**SOURCE DOCUMENT**
***

LSA Assignment 2 - GPU Accelerated solution of Poisson problems

LSA Assignment 2 - GPU Accelerated solution of Poisson problems#

Note: This is the assignment from the 2021-22 academic year.

The deadline for submitting this assignment is Midnight Friday 30 August 2024.

The easiest ways to create this file are:

Write your code and answers in a Jupyter notebook, then select File -> Download as -> PDF via LaTeX (.pdf).
Write your code and answers on Google Colab, then select File -> Print, and print it as a pdf. In this assignment we consider the solution of Poisson problems of the form

\[ -\Delta u(x, y) = f(x, y) \]

with \(\Delta := u_{xx} + u_{yy}\) for \((x, y)\in\Omega\subset\mathbb{R}^2\) and boundary conditions \(u(x, y) = g(x, y)\) on \(\Gamma :=\partial\Omega\).

For all our experiments the domain \(\Omega\) is the unit square \(\Omega :=[0, 1]^2\).

To numerically solve this problem we define grid points \(x_i := ih\) and \(y_j :=jh\) with \(i, j=1, \dots, N\) and \(h=1/(N+1)\). We can now approximate

\[ -\Delta u(x_i, y_j) \approx \frac{1}{h^2}(4 u(x_i, y_j) - u(x_{i-1}, y_j) - u(x_{i+1}, y_j) - u(x_{i}, y_{j-1}) - u(x_i, y_{j+1})). \]

If the neighboring point of \((x_i, y_j)\) is at the boundary we simply use the corresponding value of the boundary data \(g\) in the above approximation.

The above Poisson problem now becomes the sytem of \(N^2\) equations given by

\[ \frac{1}{h^2}(4 u(x_i, y_j) - u(x_{i-1}, y_j) - u(x_{i+1}, y_j) - u(x_{i}, y_{j-1}) - u(x_i, y_{j+1})) = f(x_i, y_j) \]

for \(i, j=1,\dots, N\).

Task 1 We first need to create a verified reference solution to this problem. Implement a function discretise(f, g, N) that takes a Python callable \(f\), a Python callable \(g\) and the parameter \(N\) and returns a sparse CSR matrix \(A\) and the corresponding right-hand side \(b\) of the above discretised Poisson problem.

To verify your code we use the method of manufactured solutions. Let \(u(x, y)\) be the exact function \(u_{exact}(x, y) = e^{(x-0.5)^2 + (y-0.5)^2}\). By taking \(-\Delta u_{exact}\) you can compute the corresponding right-hand side \(f\) so that this function \(u_{exact}\) will be the exact solution of the Poisson equation \(-\Delta u(x, y) = f(x, y)\) with boundary conditions given by the boundary data of your known \(u_{exact}\).

***

**MATERIAL SHOWN**
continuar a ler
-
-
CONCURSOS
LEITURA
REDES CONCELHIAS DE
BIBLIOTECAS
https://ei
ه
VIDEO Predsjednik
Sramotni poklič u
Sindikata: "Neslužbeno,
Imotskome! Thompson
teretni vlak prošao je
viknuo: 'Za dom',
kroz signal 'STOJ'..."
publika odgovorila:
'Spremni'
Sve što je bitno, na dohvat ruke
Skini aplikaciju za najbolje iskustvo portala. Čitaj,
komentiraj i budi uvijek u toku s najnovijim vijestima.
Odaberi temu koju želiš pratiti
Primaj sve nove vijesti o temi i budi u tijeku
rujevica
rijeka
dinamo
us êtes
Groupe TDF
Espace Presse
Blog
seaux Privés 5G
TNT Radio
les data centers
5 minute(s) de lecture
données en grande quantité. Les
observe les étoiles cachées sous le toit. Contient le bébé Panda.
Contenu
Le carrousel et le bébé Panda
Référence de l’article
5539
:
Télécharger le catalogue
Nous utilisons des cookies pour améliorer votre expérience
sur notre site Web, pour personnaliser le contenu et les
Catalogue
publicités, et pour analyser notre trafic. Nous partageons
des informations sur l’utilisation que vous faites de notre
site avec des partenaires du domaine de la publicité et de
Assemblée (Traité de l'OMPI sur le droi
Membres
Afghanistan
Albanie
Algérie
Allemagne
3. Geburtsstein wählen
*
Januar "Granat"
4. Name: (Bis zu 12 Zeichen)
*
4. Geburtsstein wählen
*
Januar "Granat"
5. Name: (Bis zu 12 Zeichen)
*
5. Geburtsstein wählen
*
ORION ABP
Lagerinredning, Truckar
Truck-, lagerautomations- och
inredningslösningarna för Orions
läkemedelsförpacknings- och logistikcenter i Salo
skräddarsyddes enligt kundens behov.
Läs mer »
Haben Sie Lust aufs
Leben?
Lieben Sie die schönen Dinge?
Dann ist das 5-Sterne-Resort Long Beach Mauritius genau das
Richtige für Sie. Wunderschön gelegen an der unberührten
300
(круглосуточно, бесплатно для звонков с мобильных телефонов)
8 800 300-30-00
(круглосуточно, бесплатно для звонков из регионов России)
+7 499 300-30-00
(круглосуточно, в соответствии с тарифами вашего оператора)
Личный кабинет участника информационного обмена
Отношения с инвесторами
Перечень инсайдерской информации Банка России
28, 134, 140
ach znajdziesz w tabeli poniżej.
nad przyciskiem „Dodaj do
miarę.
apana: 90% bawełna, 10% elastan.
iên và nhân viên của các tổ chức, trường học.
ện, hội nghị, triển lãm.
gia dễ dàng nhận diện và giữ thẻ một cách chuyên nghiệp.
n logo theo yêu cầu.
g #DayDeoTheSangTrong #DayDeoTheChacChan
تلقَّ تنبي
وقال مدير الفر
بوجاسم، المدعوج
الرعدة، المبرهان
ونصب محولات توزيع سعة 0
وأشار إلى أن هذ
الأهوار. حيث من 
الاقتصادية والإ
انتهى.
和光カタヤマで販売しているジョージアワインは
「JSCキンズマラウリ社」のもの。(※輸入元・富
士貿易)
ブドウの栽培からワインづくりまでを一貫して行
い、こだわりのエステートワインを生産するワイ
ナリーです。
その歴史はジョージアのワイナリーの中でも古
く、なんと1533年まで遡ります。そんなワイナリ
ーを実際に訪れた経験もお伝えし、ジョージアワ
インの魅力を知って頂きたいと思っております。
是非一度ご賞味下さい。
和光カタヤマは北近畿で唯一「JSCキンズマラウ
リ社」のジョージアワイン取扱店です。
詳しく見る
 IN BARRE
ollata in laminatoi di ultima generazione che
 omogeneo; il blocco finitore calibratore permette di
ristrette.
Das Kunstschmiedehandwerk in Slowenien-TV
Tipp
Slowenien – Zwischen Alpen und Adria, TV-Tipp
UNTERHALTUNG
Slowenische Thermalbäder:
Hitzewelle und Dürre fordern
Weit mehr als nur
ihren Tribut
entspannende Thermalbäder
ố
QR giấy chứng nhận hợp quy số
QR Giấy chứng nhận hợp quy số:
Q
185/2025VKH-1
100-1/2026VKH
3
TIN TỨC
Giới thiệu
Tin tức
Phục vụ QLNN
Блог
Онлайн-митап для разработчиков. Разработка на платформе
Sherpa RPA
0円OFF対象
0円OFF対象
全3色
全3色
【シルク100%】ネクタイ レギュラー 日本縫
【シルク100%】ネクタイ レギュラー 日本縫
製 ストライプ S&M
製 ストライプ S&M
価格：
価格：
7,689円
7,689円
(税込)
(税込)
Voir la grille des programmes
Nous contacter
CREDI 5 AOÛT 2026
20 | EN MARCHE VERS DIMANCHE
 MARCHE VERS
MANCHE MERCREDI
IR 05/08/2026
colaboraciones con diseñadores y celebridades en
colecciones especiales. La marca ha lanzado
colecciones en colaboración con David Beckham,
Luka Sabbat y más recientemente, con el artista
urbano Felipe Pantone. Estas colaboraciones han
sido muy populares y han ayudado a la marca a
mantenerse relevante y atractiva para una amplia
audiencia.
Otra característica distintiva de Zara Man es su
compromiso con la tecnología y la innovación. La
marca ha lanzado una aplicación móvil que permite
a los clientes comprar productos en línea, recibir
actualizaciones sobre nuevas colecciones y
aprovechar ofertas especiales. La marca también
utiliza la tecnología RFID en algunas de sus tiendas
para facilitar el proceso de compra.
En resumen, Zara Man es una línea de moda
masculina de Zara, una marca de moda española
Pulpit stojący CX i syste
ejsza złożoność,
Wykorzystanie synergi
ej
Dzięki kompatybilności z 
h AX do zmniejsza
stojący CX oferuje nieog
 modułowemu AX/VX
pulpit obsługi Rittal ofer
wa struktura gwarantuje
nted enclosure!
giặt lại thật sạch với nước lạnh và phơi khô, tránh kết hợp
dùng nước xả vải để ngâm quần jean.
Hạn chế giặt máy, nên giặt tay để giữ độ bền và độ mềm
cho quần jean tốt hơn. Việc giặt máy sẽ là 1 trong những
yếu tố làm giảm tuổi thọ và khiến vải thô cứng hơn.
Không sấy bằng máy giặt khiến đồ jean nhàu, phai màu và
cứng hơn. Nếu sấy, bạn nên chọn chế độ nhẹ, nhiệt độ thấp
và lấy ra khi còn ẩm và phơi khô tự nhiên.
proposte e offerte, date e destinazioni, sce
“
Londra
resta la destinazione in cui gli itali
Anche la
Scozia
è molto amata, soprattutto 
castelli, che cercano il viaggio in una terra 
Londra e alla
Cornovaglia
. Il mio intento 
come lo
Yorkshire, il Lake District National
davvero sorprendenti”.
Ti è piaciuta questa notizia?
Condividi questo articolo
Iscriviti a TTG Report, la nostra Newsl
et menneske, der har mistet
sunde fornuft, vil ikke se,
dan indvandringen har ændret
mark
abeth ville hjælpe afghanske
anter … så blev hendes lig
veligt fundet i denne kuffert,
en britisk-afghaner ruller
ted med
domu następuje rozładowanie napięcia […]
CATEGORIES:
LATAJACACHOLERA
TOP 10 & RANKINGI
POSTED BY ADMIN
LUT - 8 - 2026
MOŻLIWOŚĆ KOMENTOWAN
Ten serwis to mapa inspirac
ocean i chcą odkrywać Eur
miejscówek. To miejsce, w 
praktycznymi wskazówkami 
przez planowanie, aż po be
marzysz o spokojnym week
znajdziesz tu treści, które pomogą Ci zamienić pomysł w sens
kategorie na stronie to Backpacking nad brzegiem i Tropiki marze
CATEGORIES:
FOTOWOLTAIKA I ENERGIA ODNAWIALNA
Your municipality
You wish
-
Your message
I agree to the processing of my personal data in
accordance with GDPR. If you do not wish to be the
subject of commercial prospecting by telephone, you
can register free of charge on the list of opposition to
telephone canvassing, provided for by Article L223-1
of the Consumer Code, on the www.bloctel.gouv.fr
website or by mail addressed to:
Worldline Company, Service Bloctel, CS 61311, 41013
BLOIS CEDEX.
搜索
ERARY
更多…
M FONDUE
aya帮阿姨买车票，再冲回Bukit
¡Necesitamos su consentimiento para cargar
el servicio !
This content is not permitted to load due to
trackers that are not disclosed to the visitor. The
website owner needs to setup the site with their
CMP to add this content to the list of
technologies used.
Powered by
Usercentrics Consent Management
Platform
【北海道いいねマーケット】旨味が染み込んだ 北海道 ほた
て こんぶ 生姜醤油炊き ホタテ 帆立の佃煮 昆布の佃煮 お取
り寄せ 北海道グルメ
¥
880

***

**ACTIONS TO TAKE**
1. Answer these questions using the Poisson assignment text:
(a) By when must the assignment be submitted?
(b) What domain is used for all the experiments?
(c) What two things must the function discretise(f, g, N) return?
2. Convert the lines of the listing from its first line through the line holding "Nous utilisons des", inclusive, into a Markdown table with the columns Row and Line, omitting any blank lines.

**EXERCISE RESULTS**
1.
(a) Midnight Friday 30 August 2024.
(b) The unit square [0, 1]^2.
(c) A sparse CSR matrix A and the corresponding right-hand side b of the discretised Poisson problem.

2.
| Row | Line |
|---|---|
| 1 | continuar a ler |
| 2 | - |
| 3 | - |
| 4 | CONCURSOS |
| 5 | LEITURA |
| 6 | REDES CONCELHIAS DE |
| 7 | BIBLIOTECAS |
| 8 | https://ei |
| 9 | ه |
| 10 | VIDEO Predsjednik |
| 11 | Sramotni poklič u |
| 12 | Sindikata: "Neslužbeno, |
| 13 | Imotskome! Thompson |
| 14 | teretni vlak prošao je |
| 15 | viknuo: 'Za dom', |
| 16 | kroz signal 'STOJ'..." |
| 17 | publika odgovorila: |
| 18 | 'Spremni' |
| 19 | Sve što je bitno, na dohvat ruke |
| 20 | Skini aplikaciju za najbolje iskustvo portala. Čitaj, |
| 21 | komentiraj i budi uvijek u toku s najnovijim vijestima. |
| 22 | Odaberi temu koju želiš pratiti |
| 23 | Primaj sve nove vijesti o temi i budi u tijeku |
| 24 | rujevica |
| 25 | rijeka |
| 26 | dinamo |
| 27 | us êtes |
| 28 | Groupe TDF |
| 29 | Espace Presse |
| 30 | Blog |
| 31 | seaux Privés 5G |
| 32 | TNT Radio |
| 33 | les data centers |
| 34 | 5 minute(s) de lecture |
| 35 | données en grande quantité. Les |
| 36 | observe les étoiles cachées sous le toit. Contient le bébé Panda. |
| 37 | Contenu |
| 38 | Le carrousel et le bébé Panda |
| 39 | Référence de l’article |
| 40 | 5539 |
| 41 | : |
| 42 | Télécharger le catalogue |
| 43 | Nous utilisons des cookies pour améliorer votre expérience |